8. Verfahren nach einem der Ansprüche 2 bis 5, wobei das PPG-Protein ein MSH-Rezeptor ist.

9. Verfahren nach einem der Ansprüche 1 bis S. wobei das PPG-Protein Proteinkinase A, Proteinkinase C, Phospholipase C, Phospholipase A2 oder ein G-Protein ist.

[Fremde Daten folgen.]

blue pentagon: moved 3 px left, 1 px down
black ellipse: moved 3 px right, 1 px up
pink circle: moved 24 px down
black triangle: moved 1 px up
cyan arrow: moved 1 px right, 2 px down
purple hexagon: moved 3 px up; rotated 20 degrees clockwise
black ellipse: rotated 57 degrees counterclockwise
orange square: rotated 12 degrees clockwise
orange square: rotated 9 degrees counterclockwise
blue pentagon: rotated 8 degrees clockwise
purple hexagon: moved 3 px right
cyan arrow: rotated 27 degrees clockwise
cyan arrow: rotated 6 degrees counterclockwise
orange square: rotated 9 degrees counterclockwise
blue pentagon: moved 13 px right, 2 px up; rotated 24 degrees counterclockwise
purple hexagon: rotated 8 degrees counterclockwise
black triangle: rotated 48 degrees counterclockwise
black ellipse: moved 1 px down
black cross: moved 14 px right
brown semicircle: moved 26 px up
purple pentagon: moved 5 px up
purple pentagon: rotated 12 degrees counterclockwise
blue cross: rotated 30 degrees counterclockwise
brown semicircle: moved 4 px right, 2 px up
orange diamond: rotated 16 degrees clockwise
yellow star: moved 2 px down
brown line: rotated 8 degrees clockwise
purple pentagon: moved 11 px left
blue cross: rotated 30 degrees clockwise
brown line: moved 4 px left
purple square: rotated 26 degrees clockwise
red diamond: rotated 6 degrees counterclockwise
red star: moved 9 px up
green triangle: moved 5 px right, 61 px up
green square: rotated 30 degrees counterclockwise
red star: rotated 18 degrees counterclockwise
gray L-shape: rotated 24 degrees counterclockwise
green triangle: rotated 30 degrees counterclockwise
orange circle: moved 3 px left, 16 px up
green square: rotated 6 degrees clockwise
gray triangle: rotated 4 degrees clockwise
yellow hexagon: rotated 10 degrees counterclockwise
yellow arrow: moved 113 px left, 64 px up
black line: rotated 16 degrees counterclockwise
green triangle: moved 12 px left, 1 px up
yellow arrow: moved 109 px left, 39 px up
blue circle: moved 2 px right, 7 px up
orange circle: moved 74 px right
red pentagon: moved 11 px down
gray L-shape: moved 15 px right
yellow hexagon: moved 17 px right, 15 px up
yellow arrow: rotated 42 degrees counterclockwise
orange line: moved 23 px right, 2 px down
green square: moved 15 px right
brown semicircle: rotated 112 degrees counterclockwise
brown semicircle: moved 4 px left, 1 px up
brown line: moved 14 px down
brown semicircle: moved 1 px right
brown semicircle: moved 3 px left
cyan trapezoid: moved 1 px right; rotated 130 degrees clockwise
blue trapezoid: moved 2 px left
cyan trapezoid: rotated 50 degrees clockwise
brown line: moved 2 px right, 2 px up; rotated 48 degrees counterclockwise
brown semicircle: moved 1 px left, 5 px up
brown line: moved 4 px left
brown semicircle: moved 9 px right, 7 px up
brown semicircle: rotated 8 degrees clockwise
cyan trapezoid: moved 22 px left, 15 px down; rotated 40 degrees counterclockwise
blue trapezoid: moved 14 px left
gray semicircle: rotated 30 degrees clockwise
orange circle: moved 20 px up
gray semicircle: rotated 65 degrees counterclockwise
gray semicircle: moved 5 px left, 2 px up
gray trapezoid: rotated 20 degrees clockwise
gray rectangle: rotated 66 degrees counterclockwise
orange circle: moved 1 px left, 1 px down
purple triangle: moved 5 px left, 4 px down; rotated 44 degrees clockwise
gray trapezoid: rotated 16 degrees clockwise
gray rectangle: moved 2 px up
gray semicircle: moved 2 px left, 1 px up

10. Verfahren zum Klonen eines GPC-Rezeptors, wobei das Verfahren das Einführen, zweckdienlicherweise durch Elektroporation, eines exogenen Nukleinsäureklons, der für den Rezeptor kodiert, wobei der Klon vorzugsweise von einer cDNA Bank erhalten wird, die in einem Plasmidvektor erzeugt wird, in eine Pigmentzelle, die von einem niederen Tier, wie einem Frosch, abgeleitet ist, und die zur kontinuierlichen Proliferation in vitro imstande ist.

11. Pigmentzelle eines niederen Tieres, die zum Exprimieren eines exogenen Gens imstande ist, das für PPG-Protein kodiert und zum Dispergieren oder Aggregieren des Pigments innerhalb der Zelle bei Bereitstellung eines Stimulus imstande ist.

12. Zelle nach Anspruch 11, die eine Xenopus lczevis Melanophore ist.

13. Zelle nach Anspruch 11 oder 12, wobei das PPG-Protein ein Serotonin- oder MSH-Rezeptor oder Kinase A, Kinase C, Phospholipase C, Phospholipase A2 oder ein G- Protein ist.

14. Testsatz zum Bestimmen, ob eine Chemikalie als Agonist oder Antagonist für ein exogenes PPG-Protein wirkt, wobei der Testsatz in einem oder mehreren Behältern umfaßt:

(a) eine oder mehrere Pigmenttestzellen von einem niederen Tier, die einen exogenen Klon für das exogene PPG-Protein exprimieren;

(b) ein (z. B. erstes) Stimulans, das entweder eine Pigmentaggregation durch Aktivierung des exogenen PPG-Proteins herbeiführen kann, wenn seine Aktivierung eine Pigmentdispersion herbeiführt, oder eine Pigmentdispersion durch Aktivierung des exogenen PPG-Proteins herbeiführen kann, wenn seine Aktivierung eine Pigmentaggregation herbeiführt;

(c) und für Antagonisten-Testsätze, ein zweites Stimulans, das entweder eine Pigmentdispersion durch Aktivierung des exogenen PPG-Proteins herbeiführen kann, wenn seine Aktivierung eine Pigmentdispersion herbeiführt, oder eine Pigmentaggregation durch Aktivierung des exogenen PPG-Proteins herbeiführen kann, wenn seine Aktivierung eine Pigmentaggregation herbeiführt.

15. Testsatz nach Anspruch 14, wobei:

(a) die Pigmenttestzellen Xenopus laevis Melanophoren sind;

(b) das (z. B. erste) Stimulans Melatonin ist, wenn die Aktivierung des exogenen PPG-Proteins zu einer Pigmentdispersion führt, oder melanozytenstimulierendes Hormon oder Isoproterenol ist, wenn die Aktivierung des exogenen PPG-Proteins zu einer Pigmentaggregation führt.

16. Verfahren nach Anspruch 10, Zelle nach einem der Ansprüche 11 bis 13, oder Testsatz nach Anspruch 14 oder Anspruch 15; wobei das PPG-Protein ein GPC-Rezeptor ist.